Y una vez más, mi deseo se cumplió. Hice un master en la ETS de Ingenieros de Caminos y al entrar en el hall de la Universidad cada mañana, un cartel a la puerta de la capilla me invitaba al Sacramento de la Confirmación: “¿Aún no te has confirmado? Pasa e infórmate”.  Al lado estaba la cafetería con su cartel invitándome a desayunar: ¡Café con bollo: 1 euro! Pasaba, leía ambos carteles y... desayunaba. Hasta que un día me dije: ¿Por qué no entrar a informarme? No estoy confirmada y mi hijo va a hacer la Primera Comunión dentro de unos meses. ¡Qué absurdo que mi hijo haga la Primera Comunión y que sea también la última, si nosotros, sus padres,  no vamos a llevarle a Misa! Estamos casados por la iglesia, los niños bautizados, ahora le apuntamos a la catequesis, ¿a qué estamos jugando? Por favor, un poco de coherencia... y entré.

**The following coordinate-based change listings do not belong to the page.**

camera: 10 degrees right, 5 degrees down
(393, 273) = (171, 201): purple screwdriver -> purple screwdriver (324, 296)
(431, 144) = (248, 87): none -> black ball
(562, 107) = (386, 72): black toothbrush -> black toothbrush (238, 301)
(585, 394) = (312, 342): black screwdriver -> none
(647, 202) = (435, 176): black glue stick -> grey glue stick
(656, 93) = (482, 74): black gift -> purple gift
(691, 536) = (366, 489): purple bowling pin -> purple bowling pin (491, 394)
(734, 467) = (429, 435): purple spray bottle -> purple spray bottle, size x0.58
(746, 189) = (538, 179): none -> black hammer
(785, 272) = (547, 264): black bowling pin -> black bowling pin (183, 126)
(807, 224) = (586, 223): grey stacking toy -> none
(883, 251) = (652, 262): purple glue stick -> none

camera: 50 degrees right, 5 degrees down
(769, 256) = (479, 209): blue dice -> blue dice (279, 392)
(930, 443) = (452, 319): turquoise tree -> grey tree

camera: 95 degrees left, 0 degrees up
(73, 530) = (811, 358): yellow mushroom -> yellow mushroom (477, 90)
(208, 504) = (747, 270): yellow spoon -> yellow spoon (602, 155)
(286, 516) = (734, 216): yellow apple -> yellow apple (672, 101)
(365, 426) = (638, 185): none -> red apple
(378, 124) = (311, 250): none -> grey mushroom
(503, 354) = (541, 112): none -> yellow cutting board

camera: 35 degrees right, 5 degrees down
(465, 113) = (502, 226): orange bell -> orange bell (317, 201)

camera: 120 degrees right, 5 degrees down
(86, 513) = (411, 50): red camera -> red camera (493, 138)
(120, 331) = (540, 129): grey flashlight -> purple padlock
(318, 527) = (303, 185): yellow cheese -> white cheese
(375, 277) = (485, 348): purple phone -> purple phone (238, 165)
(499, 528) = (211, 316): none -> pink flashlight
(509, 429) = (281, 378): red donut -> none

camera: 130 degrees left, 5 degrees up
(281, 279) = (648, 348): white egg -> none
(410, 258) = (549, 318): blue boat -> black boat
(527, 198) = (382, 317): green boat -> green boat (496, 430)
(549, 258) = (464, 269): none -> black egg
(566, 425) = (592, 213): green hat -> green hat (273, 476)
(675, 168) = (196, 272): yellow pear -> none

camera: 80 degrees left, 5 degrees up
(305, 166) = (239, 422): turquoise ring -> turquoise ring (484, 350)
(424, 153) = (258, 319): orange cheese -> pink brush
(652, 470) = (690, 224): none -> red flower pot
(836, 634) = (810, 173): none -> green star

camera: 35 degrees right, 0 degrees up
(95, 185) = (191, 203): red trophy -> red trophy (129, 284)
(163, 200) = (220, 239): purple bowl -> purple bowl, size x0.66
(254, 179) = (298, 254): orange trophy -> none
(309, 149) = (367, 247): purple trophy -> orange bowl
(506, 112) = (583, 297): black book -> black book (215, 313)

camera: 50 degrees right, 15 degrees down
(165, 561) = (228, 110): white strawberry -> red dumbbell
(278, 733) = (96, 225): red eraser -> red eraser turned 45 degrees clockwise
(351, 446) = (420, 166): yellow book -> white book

Me informé, me preparé y me confirmé unos días antes de la comunión de nuestro hijo. En la ceremonia me emocioné de tal manera que no paraba de llorar y el obispo no sabía si darme primero el Santo Óleo o un pañuelo. No sé explicar muy bien lo que sentí. En el momento de la unción, noté como si alguien me hubiera puesto por la cabeza un jersey invisible y ligeramente ajustado sobre el cuerpo.

En aquella capilla de la ETS de Caminos, donde comenzó mi proceso de conversión, había un mueble con multitud de libros. Casualmente, cogí al azar un tomo de “Hablar con Dios”, de Francisco Fernández-Carvajal, y lo devoré. Comencé a querer saberlo todo sobre Jesús. Todo. Y cada lectura estimulaba aún más mi desbordada curiosidad. Luego me interesó el Catecismo. Aún recuerdo el estupor que me causaron los Mandamientos de la Santa Madre Iglesia: ¿Ir a misa todos los domingos y fiestas de guardar? ¿Confesar y comulgar al menos una vez al año? Pero eso… ¡Es muchísimo! ¡Esta ley es imposible de cumplir!

Después, el capellán de aquella escuela me entregó un folleto sobre el Sacramento de la Penitencia. Era tanto lo que se desplegaba ante mis ojos, que aún con cierto vértigo, decidí ir a una clase de Teología de las que se impartían en la parroquia. Yo, que era experta en la toma de apuntes, tras licenciarme en la facultad, descubrí con espanto que no pude coger ni una mala frase hilada mientras el resto de alumnos se inclinaban sobre sus cuadernos anotando. Con gran desánimo, me disponía a levantarme dispuesta a tirar la toalla, cuando una mujer de mi edad se sentó a mi lado y me dijo de sopetón:

- ¿Quieres que yo te enseñe y te ponga al día?

- ¿Lo harías?

- ¡Pues claro! ¿Cuándo quieres empezar?

Aquella mujer se esmeró en mi formación cristiana y descubrí en ella a una gran amiga. Fueron clases particulares e intensivas hasta que pude volver a incorporarme y convertirme en “alumna aventajada”. Fuimos juntas a varias charlas y meditaciones. Después de un tiempo mi amiga me propuso asistir a un curso de retiro que a la postre determinó mi solicitud de admisión a la Obra. Al contárselo a mi madre, me dijo:

- ¡Anda! ¡Qué casualidad! Tus padrinos de bautismo, que ya murieron, eran supernumerarios…

Tiempo después, volví a releer los Mandamientos de la Santa Madre Iglesia: veo que lo que proponen son más bien los mínimos, y doy gracias a Dios porque comprendo ahora que no se trata solo de “cumplir” la Ley, sino de disfrutar mi fe.